— Action item —
Below is a listing; transcribe it exactly but without any images.

-=-=-=-=-

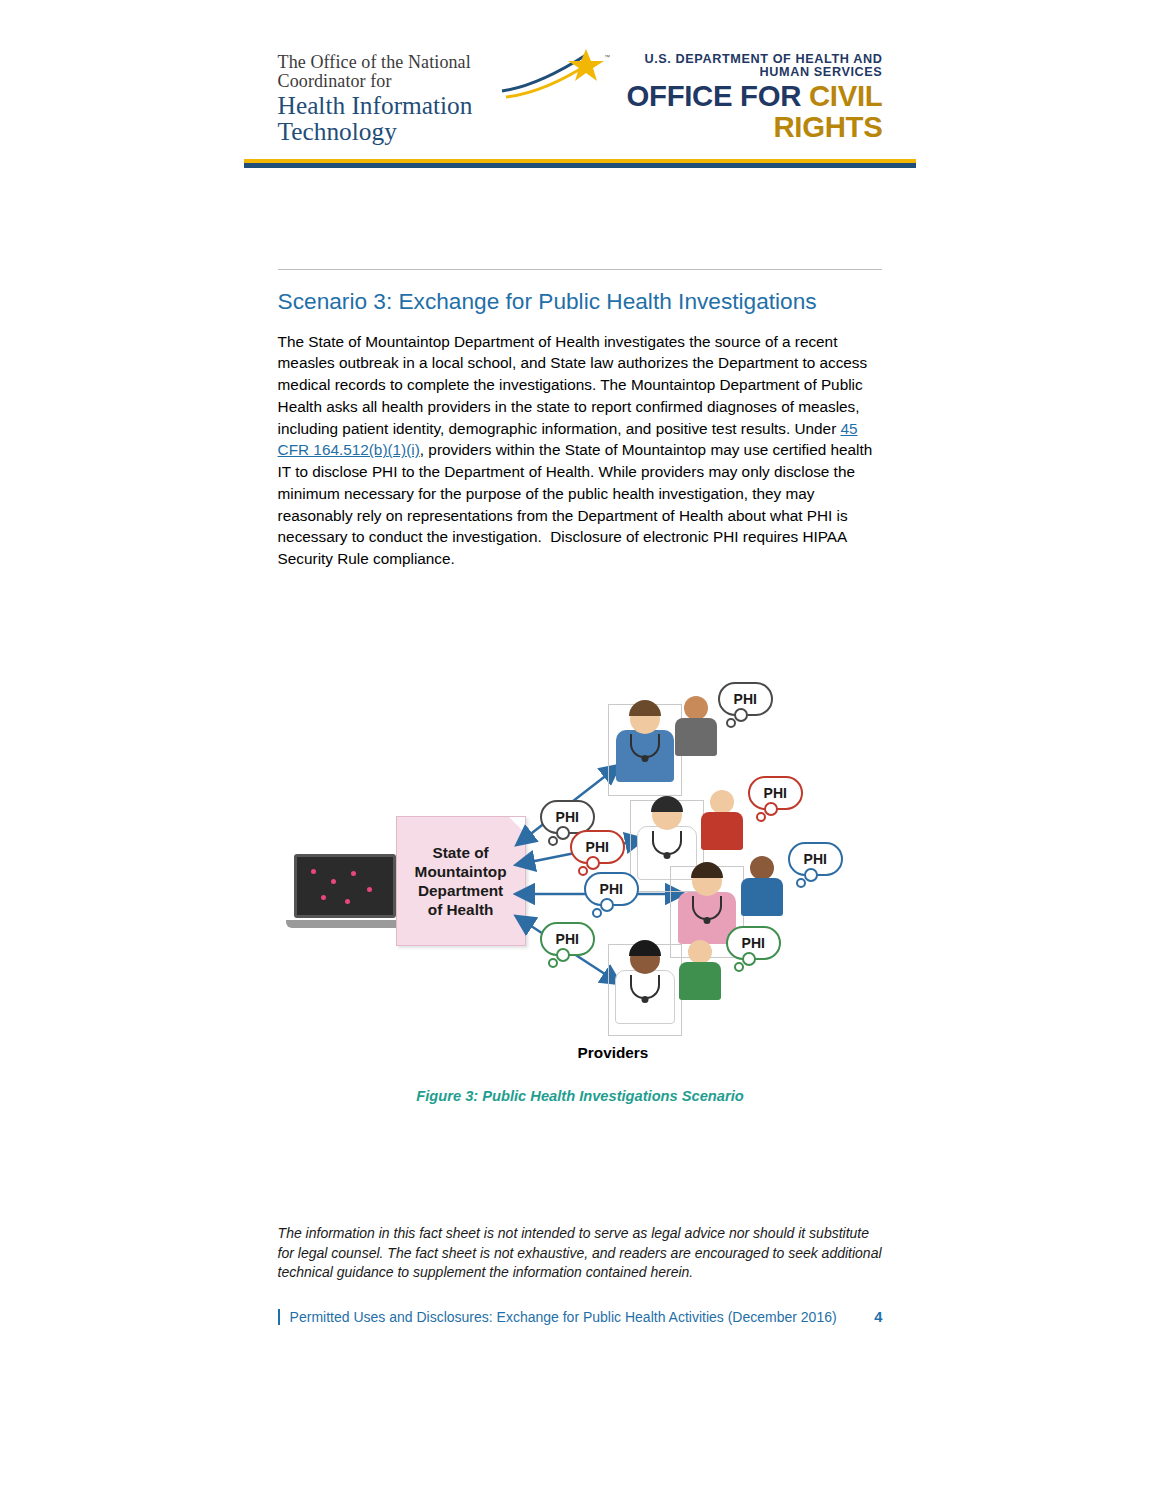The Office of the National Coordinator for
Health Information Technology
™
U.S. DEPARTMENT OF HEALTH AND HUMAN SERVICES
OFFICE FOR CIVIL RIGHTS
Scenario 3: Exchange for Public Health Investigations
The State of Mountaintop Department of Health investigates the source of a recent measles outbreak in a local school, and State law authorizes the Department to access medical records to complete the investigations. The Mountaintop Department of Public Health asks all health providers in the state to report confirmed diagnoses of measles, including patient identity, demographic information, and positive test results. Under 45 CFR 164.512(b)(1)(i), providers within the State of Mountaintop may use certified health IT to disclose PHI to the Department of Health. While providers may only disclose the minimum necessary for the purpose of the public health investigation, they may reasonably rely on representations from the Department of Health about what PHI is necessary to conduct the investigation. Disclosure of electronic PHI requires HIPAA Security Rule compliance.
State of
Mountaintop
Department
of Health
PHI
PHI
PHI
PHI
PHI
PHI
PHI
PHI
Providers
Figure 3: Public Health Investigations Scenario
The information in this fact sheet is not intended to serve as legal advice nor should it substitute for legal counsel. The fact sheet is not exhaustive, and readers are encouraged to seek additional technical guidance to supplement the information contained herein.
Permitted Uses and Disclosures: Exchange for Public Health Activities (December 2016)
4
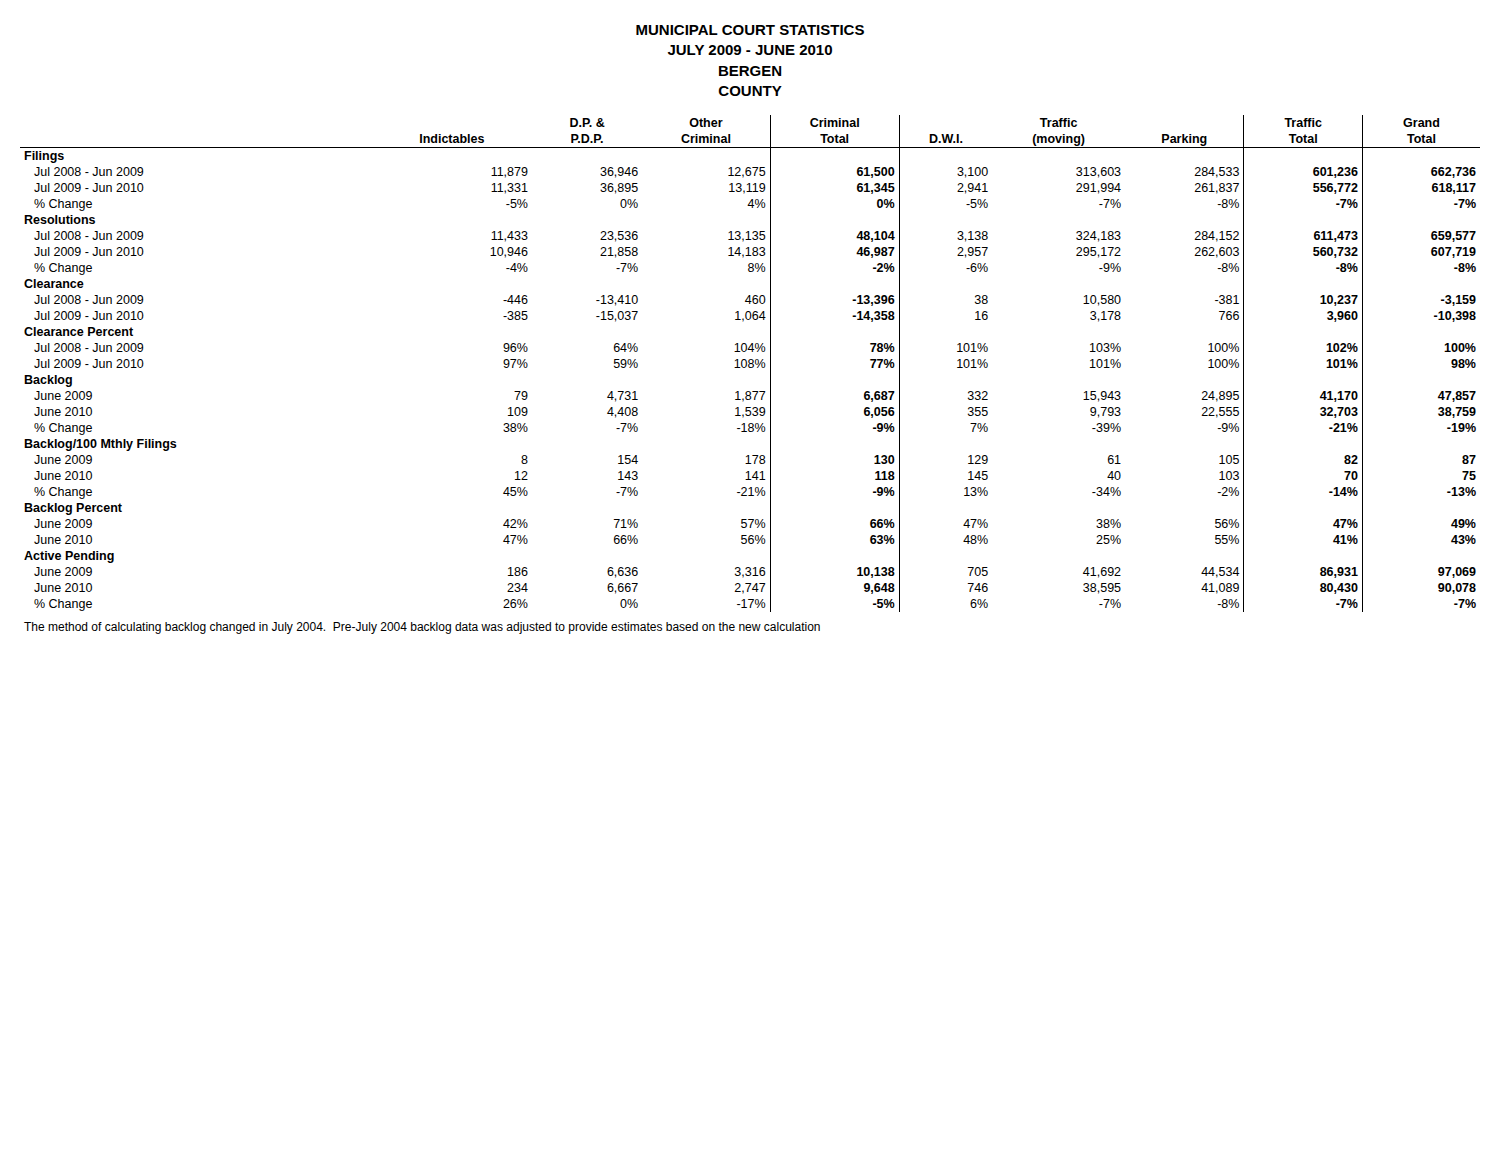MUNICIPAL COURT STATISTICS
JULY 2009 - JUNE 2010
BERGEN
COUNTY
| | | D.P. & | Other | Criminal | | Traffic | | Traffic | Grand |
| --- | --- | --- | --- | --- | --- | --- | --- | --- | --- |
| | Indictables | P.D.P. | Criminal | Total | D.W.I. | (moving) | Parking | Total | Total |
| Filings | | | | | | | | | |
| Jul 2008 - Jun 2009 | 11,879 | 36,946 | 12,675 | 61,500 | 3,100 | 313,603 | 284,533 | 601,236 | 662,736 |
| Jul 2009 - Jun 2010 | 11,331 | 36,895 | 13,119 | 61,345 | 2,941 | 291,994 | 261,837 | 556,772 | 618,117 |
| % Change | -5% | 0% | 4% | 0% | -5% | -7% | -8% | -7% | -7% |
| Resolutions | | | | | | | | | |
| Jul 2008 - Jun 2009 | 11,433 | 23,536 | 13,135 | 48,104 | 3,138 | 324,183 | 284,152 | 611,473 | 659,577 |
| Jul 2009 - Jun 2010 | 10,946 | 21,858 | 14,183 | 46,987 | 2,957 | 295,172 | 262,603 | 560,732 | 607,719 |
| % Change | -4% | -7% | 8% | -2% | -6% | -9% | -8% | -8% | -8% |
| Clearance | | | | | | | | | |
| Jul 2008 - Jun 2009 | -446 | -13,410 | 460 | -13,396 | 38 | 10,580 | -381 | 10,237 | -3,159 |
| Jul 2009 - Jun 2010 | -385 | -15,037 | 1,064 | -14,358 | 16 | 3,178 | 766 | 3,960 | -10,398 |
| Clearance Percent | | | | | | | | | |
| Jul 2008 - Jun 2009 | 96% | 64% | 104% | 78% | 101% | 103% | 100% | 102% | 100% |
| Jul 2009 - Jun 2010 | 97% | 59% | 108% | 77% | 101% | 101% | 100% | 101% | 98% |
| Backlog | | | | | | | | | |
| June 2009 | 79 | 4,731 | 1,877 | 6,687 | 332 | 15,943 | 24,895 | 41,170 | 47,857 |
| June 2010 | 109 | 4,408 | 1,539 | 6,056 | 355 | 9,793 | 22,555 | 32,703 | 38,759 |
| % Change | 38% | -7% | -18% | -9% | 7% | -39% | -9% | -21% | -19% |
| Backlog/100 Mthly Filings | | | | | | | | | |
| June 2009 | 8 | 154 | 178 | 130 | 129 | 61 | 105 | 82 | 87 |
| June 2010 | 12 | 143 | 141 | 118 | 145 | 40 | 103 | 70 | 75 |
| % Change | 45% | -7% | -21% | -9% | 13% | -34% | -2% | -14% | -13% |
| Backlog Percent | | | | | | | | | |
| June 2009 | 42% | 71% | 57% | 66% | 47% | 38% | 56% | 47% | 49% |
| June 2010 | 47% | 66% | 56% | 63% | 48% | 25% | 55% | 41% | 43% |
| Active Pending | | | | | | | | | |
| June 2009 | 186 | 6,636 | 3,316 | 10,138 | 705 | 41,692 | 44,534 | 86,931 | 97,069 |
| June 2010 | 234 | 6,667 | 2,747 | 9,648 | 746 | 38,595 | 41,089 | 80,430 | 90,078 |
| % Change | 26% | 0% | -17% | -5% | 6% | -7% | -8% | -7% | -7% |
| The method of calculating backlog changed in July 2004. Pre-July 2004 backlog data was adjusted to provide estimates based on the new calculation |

-=-=-=-=-

— Exercise solution —
The Office of the National Coordinator for
Health Information Technology
™
U.S. DEPARTMENT OF HEALTH AND HUMAN SERVICES
OFFICE FOR CIVIL RIGHTS
Scenario 3: Exchange for Public Health Investigations
The State of Mountaintop Department of Health investigates the source of a recent measles outbreak in a local school, and State law authorizes the Department to access medical records to complete the investigations. The Mountaintop Department of Public Health asks all health providers in the state to report confirmed diagnoses of measles, including patient identity, demographic information, and positive test results. Under 45 CFR 164.512(b)(1)(i), providers within the State of Mountaintop may use certified health IT to disclose PHI to the Department of Health. While providers may only disclose the minimum necessary for the purpose of the public health investigation, they may reasonably rely on representations from the Department of Health about what PHI is necessary to conduct the investigation. Disclosure of electronic PHI requires HIPAA Security Rule compliance.
State of
Mountaintop
Department
of Health
PHI
PHI
PHI
PHI
PHI
PHI
PHI
PHI
Providers
Figure 3: Public Health Investigations Scenario
The information in this fact sheet is not intended to serve as legal advice nor should it substitute for legal counsel. The fact sheet is not exhaustive, and readers are encouraged to seek additional technical guidance to supplement the information contained herein.
Permitted Uses and Disclosures: Exchange for Public Health Activities (December 2016)
4
MUNICIPAL COURT STATISTICS
JULY 2009 - JUNE 2010
BERGEN
COUNTY
| | | D.P. & | Other | Criminal | | Traffic | | Traffic | Grand |
| --- | --- | --- | --- | --- | --- | --- | --- | --- | --- |
| | Indictables | P.D.P. | Criminal | Total | D.W.I. | (moving) | Parking | Total | Total |
| Filings | | | | | | | | | |
| Jul 2008 - Jun 2009 | 11,879 | 36,946 | 12,675 | 61,500 | 3,100 | 313,603 | 284,533 | 601,236 | 662,736 |
| Jul 2009 - Jun 2010 | 11,331 | 36,895 | 13,119 | 61,345 | 2,941 | 291,994 | 261,837 | 556,772 | 618,117 |
| % Change | -5% | 0% | 4% | 0% | -5% | -7% | -8% | -7% | -7% |
| Resolutions | | | | | | | | | |
| Jul 2008 - Jun 2009 | 11,433 | 23,536 | 13,135 | 48,104 | 3,138 | 324,183 | 284,152 | 611,473 | 659,577 |
| Jul 2009 - Jun 2010 | 10,946 | 21,858 | 14,183 | 46,987 | 2,957 | 295,172 | 262,603 | 560,732 | 607,719 |
| % Change | -4% | -7% | 8% | -2% | -6% | -9% | -8% | -8% | -8% |
| Clearance | | | | | | | | | |
| Jul 2008 - Jun 2009 | -446 | -13,410 | 460 | -13,396 | 38 | 10,580 | -381 | 10,237 | -3,159 |
| Jul 2009 - Jun 2010 | -385 | -15,037 | 1,064 | -14,358 | 16 | 3,178 | 766 | 3,960 | -10,398 |
| Clearance Percent | | | | | | | | | |
| Jul 2008 - Jun 2009 | 96% | 64% | 104% | 78% | 101% | 103% | 100% | 102% | 100% |
| Jul 2009 - Jun 2010 | 97% | 59% | 108% | 77% | 101% | 101% | 100% | 101% | 98% |
| Backlog | | | | | | | | | |
| June 2009 | 79 | 4,731 | 1,877 | 6,687 | 332 | 15,943 | 24,895 | 41,170 | 47,857 |
| June 2010 | 109 | 4,408 | 1,539 | 6,056 | 355 | 9,793 | 22,555 | 32,703 | 38,759 |
| % Change | 38% | -7% | -18% | -9% | 7% | -39% | -9% | -21% | -19% |
| Backlog/100 Mthly Filings | | | | | | | | | |
| June 2009 | 8 | 154 | 178 | 130 | 129 | 61 | 105 | 82 | 87 |
| June 2010 | 12 | 143 | 141 | 118 | 145 | 40 | 103 | 70 | 75 |
| % Change | 45% | -7% | -21% | -9% | 13% | -34% | -2% | -14% | -13% |
| Backlog Percent | | | | | | | | | |
| June 2009 | 42% | 71% | 57% | 66% | 47% | 38% | 56% | 47% | 49% |
| June 2010 | 47% | 66% | 56% | 63% | 48% | 25% | 55% | 41% | 43% |
| Active Pending | | | | | | | | | |
| June 2009 | 186 | 6,636 | 3,316 | 10,138 | 705 | 41,692 | 44,534 | 86,931 | 97,069 |
| June 2010 | 234 | 6,667 | 2,747 | 9,648 | 746 | 38,595 | 41,089 | 80,430 | 90,078 |
| % Change | 26% | 0% | -17% | -5% | 6% | -7% | -8% | -7% | -7% |
| The method of calculating backlog changed in July 2004. Pre-July 2004 backlog data was adjusted to provide estimates based on the new calculation |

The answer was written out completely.